* _Required work_
Write out every entry exactly as given, but omit the pictures.

☆ ☆ ☆

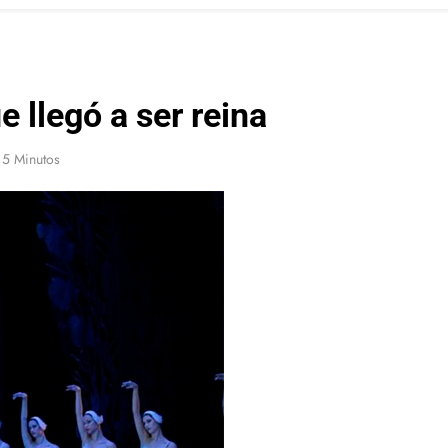
 llegó a ser reina
5 Minutos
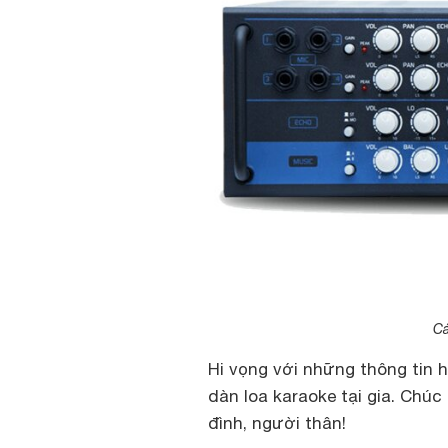
Cá
Hi vọng với những thông tin h
dàn loa karaoke tại gia. Chúc
đình, người thân!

☆ ☆ ☆

* _Written answer_
 llegó a ser reina
5 Minutos
Cá
Hi vọng với những thông tin h
dàn loa karaoke tại gia. Chúc
đình, người thân!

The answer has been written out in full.